BEGIN DATASET RECORDS

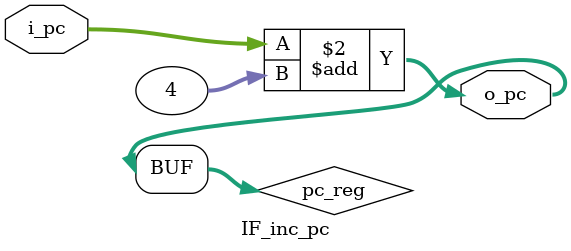
<source format=v>
`timescale 1ns / 1ps

module IF_inc_pc
#(
    parameter NB_ADDR   = 32,
    parameter NBITS     = 32
)
(
    input       wire    [NB_ADDR - 1:0]     i_pc, 
    output      wire    [NB_ADDR - 1:0]     o_pc 
);

    reg    [NB_ADDR - 1:0]      pc_reg;

  always @(*) begin
        pc_reg<=i_pc + 4;
    end

    //OUTPUT
    assign o_pc = pc_reg;

endmodule
</source>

END DATASET RECORDS

THE PROBLEM:
Out of the data above, return each line where the word "wire" can be found.

RESULT BELOW:
    input       wire    [NB_ADDR - 1:0]     i_pc, 
    output      wire    [NB_ADDR - 1:0]     o_pc 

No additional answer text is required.